Strategy
Is It Time To Retire The Term "Broker-Dealer"?

A term that went into the financial vocabulary in the early 1930s is no longer suitable for today's very different industry, the author of this article says.
From time to time it seems wise to ask whether to junk a term used for decades in financial services. The editors have heard there is a case for dispensing with the very term “private banking” because financial privacy appears to be fading in the face of relentless pressure from government tax collectors. (This may be a premature conclusion, however, because the need for privacy remains as vital as ever, and not just for high net worth persons.) Also, terms such as “active” or “passive” investing, to take another case, are questioned because, for example, it is said that any form of investment, even one that involves replicating an index, involves a human decision to act in a particular way, so that “passive” is misleading. Another case is when terms such as "family office" are used to describe organizations that have little resemblance to one, but where the expression is used for some sort of elite branding appeal, perhaps. And so it goes: the lexicon of financial services is seldom static. We wordsmiths also have a habitual dislike of “industry-speak”.
As regulations overturn traditional business models, an term that practitioners might erase is “broker-dealer”, an expression dating back to the years of the Great Depression and FDR. So, at least, is the contention of James Poer, the chief executive of US-based Kestra Financial. In these comments, he argues it is time the term was placed firmly into retirement.

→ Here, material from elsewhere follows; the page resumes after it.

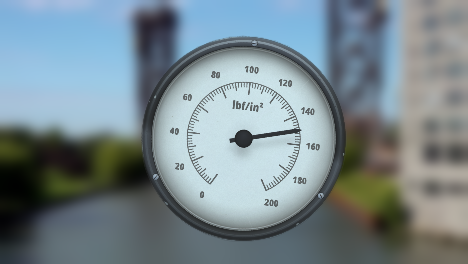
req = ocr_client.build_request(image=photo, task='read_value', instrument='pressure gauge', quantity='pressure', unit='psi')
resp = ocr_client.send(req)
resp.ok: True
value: 150 psi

The editors of this news service are pleased to share such views with guest contributors and invite readers to respond. As always, we don’t share all the views of contributors and publish such thoughts as stimulus to debate. Email tom.burroughes@wealthbriefing.com
When my son got his first iPhone, he mentioned that it came with the “phone app.” He didn’t think of the device as a phone. Goods and services are usually developed to serve a purpose relevant to a specific time. Cell phones were created so people could make phone calls on the go, but times have changed. Today, cell phones are high-powered computers used to surf the internet, conduct business, play games, post on social media, take pictures, and text messages. Occasionally, people still use their cell phone to make calls.
It’s been 83 years since the term “broker-dealer” entered the lexicon of our industry, and without context, it conveys an outdated way of conducting business. Our segment of financial services has evolved just as dramatically as the cell phone. I firmly believe it’s time for our industry to adopt terminology that represents the modern role of independent financial service firms.
When the Securities Exchange Act of 1934 created the term broker-dealer, the U.S. was in the throes of the Great Depression and Franklin Roosevelt was in his first term as president. Back then, broker-dealers personified the very terms “broker” and “dealer”: a person or entity that conducted a transaction but didn’t give advice. The first independent broker-dealers emerged because brokers wanted freedom to choose the best way to serve their clients. These same independent-minded entrepreneurs forged the evolution of what is now fee-based wealth advice.
At the same time, on a parallel path, firms became sophisticated financial service platforms. Unfortunately, the nomenclature hasn’t progressed with the business model that firms adopted to keep pace with modern times. In an environment where the term “broker” is often viewed as synonymous with not serving a client’s best interest, this is the only segment still called broker-dealers. It’s time to leave that term in the history books and reflect the true value we provide the financial services industry and investors by coming up with a new genre.
Today, the firms classified as independent broker-dealers are actually financial services platforms. Of the top 20 firms in the space ranked by total revenues, 10 derive roughly half their revenue from fee-based/registered investment adviser (RIA) business. If you consider that a large percentage of the commission revenues are trails on legacy business, the vast majority of new business flows are fee-based.
These so-called “independent broker-dealers” are actually some of the largest RIAs in the country; yet, these firms don’t make it on the lists of the top RIAs.
The reality is that most broker-dealers are not simply broker-dealers, and defining them so narrowly is disadvantageous, especially when they offer technology, due diligence, financing, back-office and middle-office support, investment research, practice management education, and networking support. And if you happen to need a broker-dealer - they have one.
Our nation has $100 trillion in household wealth and $34 trillion in investable assets. Aligning our community to serve investors’ needs is critical. To do so successfully, we have to execute on three key fronts:
-- Lead the industry in providing technology, education, and compensation strategies that serve investors well;
-- Work closely with regulators to evolve our business models,
investment options, and industry regulation; and
-- Educate Gen X and Y about the benefits of independent advice
before they inherit $34 trillion in investable assets.
These efforts must start with establishing a common ground with regulators, the press, and our peers to better define who we are and what we do.
The world of today is nothing like it was in 1934. I propose that we remove the term “independent broker-dealer” from our vocabulary and instead refer to these firms as “independent financial services platforms,” a classification that better reflects all that we do now and will do in the future to serve financial advisors and investors.